#### Input data

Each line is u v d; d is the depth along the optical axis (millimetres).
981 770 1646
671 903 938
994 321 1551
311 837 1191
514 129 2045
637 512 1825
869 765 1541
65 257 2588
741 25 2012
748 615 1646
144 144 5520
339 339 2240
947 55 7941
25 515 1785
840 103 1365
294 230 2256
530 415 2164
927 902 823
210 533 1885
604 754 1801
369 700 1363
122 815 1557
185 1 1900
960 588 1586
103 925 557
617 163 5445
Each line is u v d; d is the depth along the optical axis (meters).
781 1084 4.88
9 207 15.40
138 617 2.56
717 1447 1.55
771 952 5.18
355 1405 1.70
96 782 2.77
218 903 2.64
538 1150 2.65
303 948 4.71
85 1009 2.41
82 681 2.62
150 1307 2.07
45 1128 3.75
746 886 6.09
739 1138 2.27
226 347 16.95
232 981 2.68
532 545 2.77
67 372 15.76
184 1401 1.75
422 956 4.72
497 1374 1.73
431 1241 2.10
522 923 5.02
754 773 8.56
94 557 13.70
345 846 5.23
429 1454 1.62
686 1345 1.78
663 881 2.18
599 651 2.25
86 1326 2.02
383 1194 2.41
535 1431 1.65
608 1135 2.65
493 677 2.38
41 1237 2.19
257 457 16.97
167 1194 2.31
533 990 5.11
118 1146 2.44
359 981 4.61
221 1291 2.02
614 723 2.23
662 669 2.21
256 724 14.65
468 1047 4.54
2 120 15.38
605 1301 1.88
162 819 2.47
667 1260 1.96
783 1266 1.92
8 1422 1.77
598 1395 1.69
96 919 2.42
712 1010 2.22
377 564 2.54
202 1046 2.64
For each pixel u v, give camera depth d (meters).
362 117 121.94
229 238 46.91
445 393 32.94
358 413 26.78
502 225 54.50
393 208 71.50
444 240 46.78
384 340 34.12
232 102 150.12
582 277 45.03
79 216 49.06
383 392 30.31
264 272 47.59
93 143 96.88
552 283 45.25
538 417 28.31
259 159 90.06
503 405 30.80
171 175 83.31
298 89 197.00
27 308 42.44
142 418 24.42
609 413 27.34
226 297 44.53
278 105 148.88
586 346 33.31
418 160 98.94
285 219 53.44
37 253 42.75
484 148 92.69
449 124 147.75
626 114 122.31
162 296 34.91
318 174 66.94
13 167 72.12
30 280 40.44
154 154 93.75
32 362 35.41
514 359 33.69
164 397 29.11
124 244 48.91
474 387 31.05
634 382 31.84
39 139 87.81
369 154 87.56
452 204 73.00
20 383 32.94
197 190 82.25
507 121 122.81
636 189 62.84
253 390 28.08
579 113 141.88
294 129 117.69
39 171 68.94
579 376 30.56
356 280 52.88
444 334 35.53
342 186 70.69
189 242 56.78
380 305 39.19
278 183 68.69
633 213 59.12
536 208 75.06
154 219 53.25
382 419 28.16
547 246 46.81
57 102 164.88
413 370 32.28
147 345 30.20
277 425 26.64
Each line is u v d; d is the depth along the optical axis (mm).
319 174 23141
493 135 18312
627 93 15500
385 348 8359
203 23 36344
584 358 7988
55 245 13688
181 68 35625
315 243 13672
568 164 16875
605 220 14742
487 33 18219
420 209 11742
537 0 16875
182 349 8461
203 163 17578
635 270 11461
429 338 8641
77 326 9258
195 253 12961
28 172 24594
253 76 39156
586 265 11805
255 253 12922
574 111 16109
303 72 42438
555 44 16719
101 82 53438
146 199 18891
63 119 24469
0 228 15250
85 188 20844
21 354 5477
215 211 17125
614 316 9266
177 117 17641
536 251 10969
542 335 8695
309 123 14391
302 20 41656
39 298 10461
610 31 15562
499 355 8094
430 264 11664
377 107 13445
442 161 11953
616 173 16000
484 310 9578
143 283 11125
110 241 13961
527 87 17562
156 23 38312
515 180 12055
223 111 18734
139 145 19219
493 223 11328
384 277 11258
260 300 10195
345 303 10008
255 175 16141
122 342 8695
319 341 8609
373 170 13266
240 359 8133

########

=== Work required ===
The output should be exactly the lines above from the line containing "362 117 121.94" to the line containing "449 124 147.75", inclusive, with no other lines.

=== Reply ===
362 117 121.94
229 238 46.91
445 393 32.94
358 413 26.78
502 225 54.50
393 208 71.50
444 240 46.78
384 340 34.12
232 102 150.12
582 277 45.03
79 216 49.06
383 392 30.31
264 272 47.59
93 143 96.88
552 283 45.25
538 417 28.31
259 159 90.06
503 405 30.80
171 175 83.31
298 89 197.00
27 308 42.44
142 418 24.42
609 413 27.34
226 297 44.53
278 105 148.88
586 346 33.31
418 160 98.94
285 219 53.44
37 253 42.75
484 148 92.69
449 124 147.75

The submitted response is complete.